§ **Task details**
The expected output is the complete listing, copied word for word.

§ **Data records**
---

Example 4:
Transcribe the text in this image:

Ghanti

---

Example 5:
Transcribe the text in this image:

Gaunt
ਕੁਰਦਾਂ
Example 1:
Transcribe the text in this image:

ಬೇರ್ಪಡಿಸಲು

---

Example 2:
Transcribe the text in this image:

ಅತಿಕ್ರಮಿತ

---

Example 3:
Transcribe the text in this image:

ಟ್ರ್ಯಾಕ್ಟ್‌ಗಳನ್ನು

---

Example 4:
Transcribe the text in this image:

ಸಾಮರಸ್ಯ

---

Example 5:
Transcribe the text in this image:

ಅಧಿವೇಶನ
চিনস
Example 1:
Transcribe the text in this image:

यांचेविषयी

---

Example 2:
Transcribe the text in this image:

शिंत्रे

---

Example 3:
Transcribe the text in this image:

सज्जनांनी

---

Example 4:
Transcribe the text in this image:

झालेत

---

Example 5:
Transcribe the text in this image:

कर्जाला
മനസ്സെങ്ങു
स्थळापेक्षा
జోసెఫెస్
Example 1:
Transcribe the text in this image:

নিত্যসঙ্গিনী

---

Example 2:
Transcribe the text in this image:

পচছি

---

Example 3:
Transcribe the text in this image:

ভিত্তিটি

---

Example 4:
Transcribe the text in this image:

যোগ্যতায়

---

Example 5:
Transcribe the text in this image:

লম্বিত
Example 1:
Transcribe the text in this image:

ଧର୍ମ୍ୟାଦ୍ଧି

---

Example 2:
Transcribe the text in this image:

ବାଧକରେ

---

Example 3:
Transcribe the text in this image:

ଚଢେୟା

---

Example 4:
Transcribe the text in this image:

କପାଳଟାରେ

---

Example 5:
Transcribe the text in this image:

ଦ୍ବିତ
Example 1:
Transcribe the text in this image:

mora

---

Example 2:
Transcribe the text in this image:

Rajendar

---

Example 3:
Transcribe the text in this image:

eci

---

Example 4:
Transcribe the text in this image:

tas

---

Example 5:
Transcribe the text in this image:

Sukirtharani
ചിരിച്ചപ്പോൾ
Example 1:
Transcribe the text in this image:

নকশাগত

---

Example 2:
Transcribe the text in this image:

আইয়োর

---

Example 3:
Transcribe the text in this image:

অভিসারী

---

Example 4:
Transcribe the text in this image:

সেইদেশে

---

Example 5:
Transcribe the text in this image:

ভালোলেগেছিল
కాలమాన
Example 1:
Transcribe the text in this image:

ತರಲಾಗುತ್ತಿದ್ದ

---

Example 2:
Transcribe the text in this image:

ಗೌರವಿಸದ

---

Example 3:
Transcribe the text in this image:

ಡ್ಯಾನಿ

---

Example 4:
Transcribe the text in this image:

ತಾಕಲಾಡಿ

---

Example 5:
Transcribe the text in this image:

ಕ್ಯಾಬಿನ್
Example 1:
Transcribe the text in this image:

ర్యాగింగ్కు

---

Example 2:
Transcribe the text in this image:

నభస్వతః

§ **Answer box**
---

Example 4:
Transcribe the text in this image:

Ghanti

---

Example 5:
Transcribe the text in this image:

Gaunt
ਕੁਰਦਾਂ
Example 1:
Transcribe the text in this image:

ಬೇರ್ಪಡಿಸಲು

---

Example 2:
Transcribe the text in this image:

ಅತಿಕ್ರಮಿತ

---

Example 3:
Transcribe the text in this image:

ಟ್ರ್ಯಾಕ್ಟ್‌ಗಳನ್ನು

---

Example 4:
Transcribe the text in this image:

ಸಾಮರಸ್ಯ

---

Example 5:
Transcribe the text in this image:

ಅಧಿವೇಶನ
চিনস
Example 1:
Transcribe the text in this image:

यांचेविषयी

---

Example 2:
Transcribe the text in this image:

शिंत्रे

---

Example 3:
Transcribe the text in this image:

सज्जनांनी

---

Example 4:
Transcribe the text in this image:

झालेत

---

Example 5:
Transcribe the text in this image:

कर्जाला
മനസ്സെങ്ങു
स्थळापेक्षा
జోసెఫెస్
Example 1:
Transcribe the text in this image:

নিত্যসঙ্গিনী

---

Example 2:
Transcribe the text in this image:

পচছি

---

Example 3:
Transcribe the text in this image:

ভিত্তিটি

---

Example 4:
Transcribe the text in this image:

যোগ্যতায়

---

Example 5:
Transcribe the text in this image:

লম্বিত
Example 1:
Transcribe the text in this image:

ଧର୍ମ୍ୟାଦ୍ଧି

---

Example 2:
Transcribe the text in this image:

ବାଧକରେ

---

Example 3:
Transcribe the text in this image:

ଚଢେୟା

---

Example 4:
Transcribe the text in this image:

କପାଳଟାରେ

---

Example 5:
Transcribe the text in this image:

ଦ୍ବିତ
Example 1:
Transcribe the text in this image:

mora

---

Example 2:
Transcribe the text in this image:

Rajendar

---

Example 3:
Transcribe the text in this image:

eci

---

Example 4:
Transcribe the text in this image:

tas

---

Example 5:
Transcribe the text in this image:

Sukirtharani
ചിരിച്ചപ്പോൾ
Example 1:
Transcribe the text in this image:

নকশাগত

---

Example 2:
Transcribe the text in this image:

আইয়োর

---

Example 3:
Transcribe the text in this image:

অভিসারী

---

Example 4:
Transcribe the text in this image:

সেইদেশে

---

Example 5:
Transcribe the text in this image:

ভালোলেগেছিল
కాలమాన
Example 1:
Transcribe the text in this image:

ತರಲಾಗುತ್ತಿದ್ದ

---

Example 2:
Transcribe the text in this image:

ಗೌರವಿಸದ

---

Example 3:
Transcribe the text in this image:

ಡ್ಯಾನಿ

---

Example 4:
Transcribe the text in this image:

ತಾಕಲಾಡಿ

---

Example 5:
Transcribe the text in this image:

ಕ್ಯಾಬಿನ್
Example 1:
Transcribe the text in this image:

ర్యాగింగ్కు

---

Example 2:
Transcribe the text in this image:

నభస్వతః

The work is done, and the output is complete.